- Location: 320 Harbor Dr. Sitka, Alaska, United States
- Type: Public library
- Established: 1923

Collection
- Size: 57,677

Access and use
- Circulation: 87,884
- Population served: 8,523

Other information
- Website: City library website

= Sitka Public Library =

Public library of Sitka, Alaska

Sitka Public Library is the public library for Sitka, Alaska.

It receives about 100,000 guests annually and houses a collection of 75,000 books, audiobooks, music recordings, reference resources, videos (DVD and VHS) as well as an assortment of Alaskan and national periodicals. Its annual circulation is 133,000. It has the largest per capita circulation in the state of towns with populations over 2,500 people.

The library is well known by visitor populations for its view. The large windows in front of the reading area look south across Eastern Channel towards the Pyramids. The youth section of the library has a 100 square-foot mural of children's story characters that was completed in 1986.

==History==
The library was moved into its current building in 1968 after a gift from Theodore Kettleson, a San Diego resident and shareholder in Sitka Cold Storage, enabled local organizers to begin raising funds from state and federal sources to construct a concrete building.
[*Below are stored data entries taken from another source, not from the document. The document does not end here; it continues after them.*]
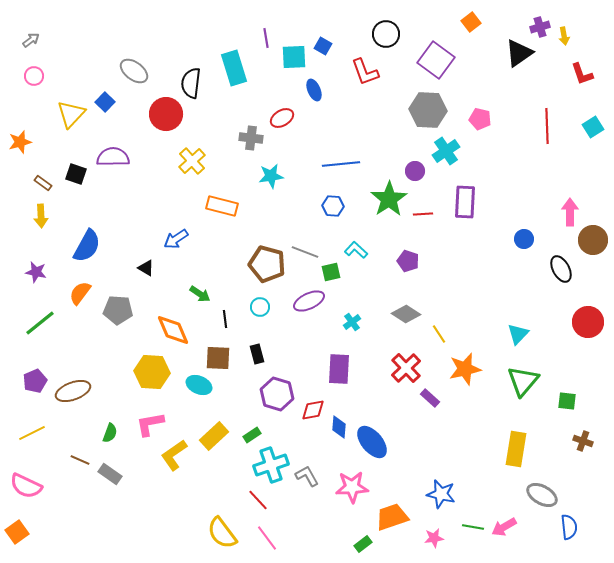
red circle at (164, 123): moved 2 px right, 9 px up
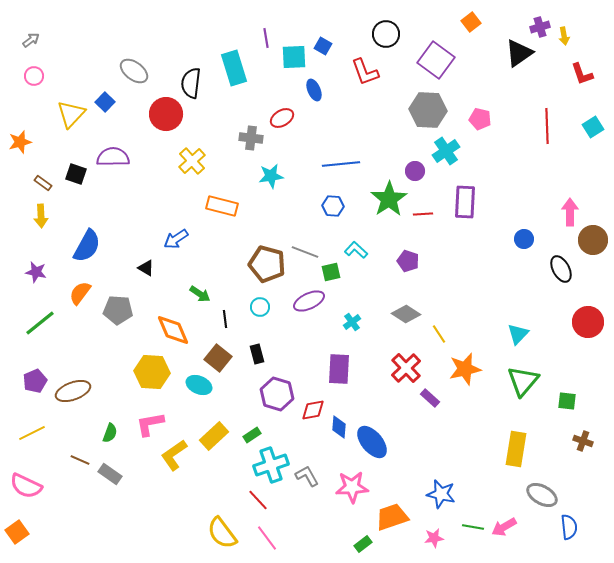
brown square at (218, 358): rotated 36 degrees clockwise
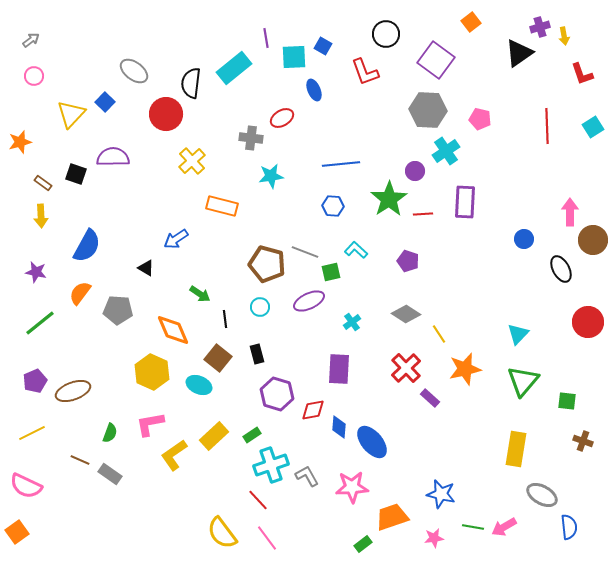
cyan rectangle at (234, 68): rotated 68 degrees clockwise
yellow hexagon at (152, 372): rotated 20 degrees clockwise
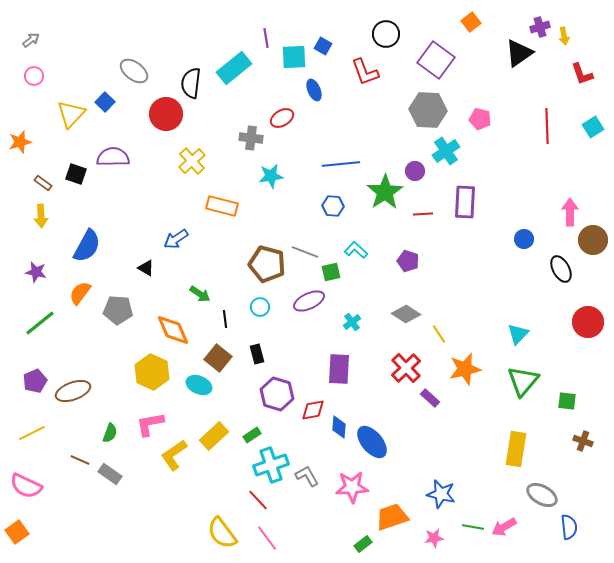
green star at (389, 199): moved 4 px left, 7 px up
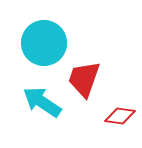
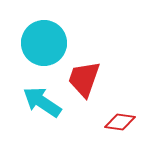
red diamond: moved 6 px down
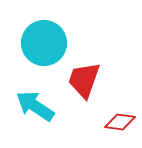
red trapezoid: moved 1 px down
cyan arrow: moved 7 px left, 4 px down
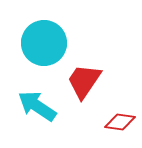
red trapezoid: moved 1 px down; rotated 15 degrees clockwise
cyan arrow: moved 2 px right
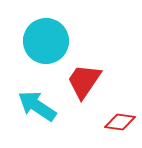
cyan circle: moved 2 px right, 2 px up
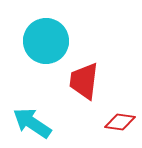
red trapezoid: rotated 27 degrees counterclockwise
cyan arrow: moved 5 px left, 17 px down
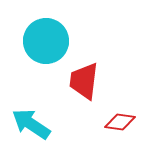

The library opened on the March 20, 1923 under the name of the Sitka Public Library. Previous European-language libraries in Sitka had either destroyed or been sold to other libraries on the north west coast of North America. The library was moved ten times and survived fire twice before coming to its current location under the name of Kettleson Memorial Library. In 2015 the library commission moved to change the name back to the Sitka Public Library during a renovation and expansion project.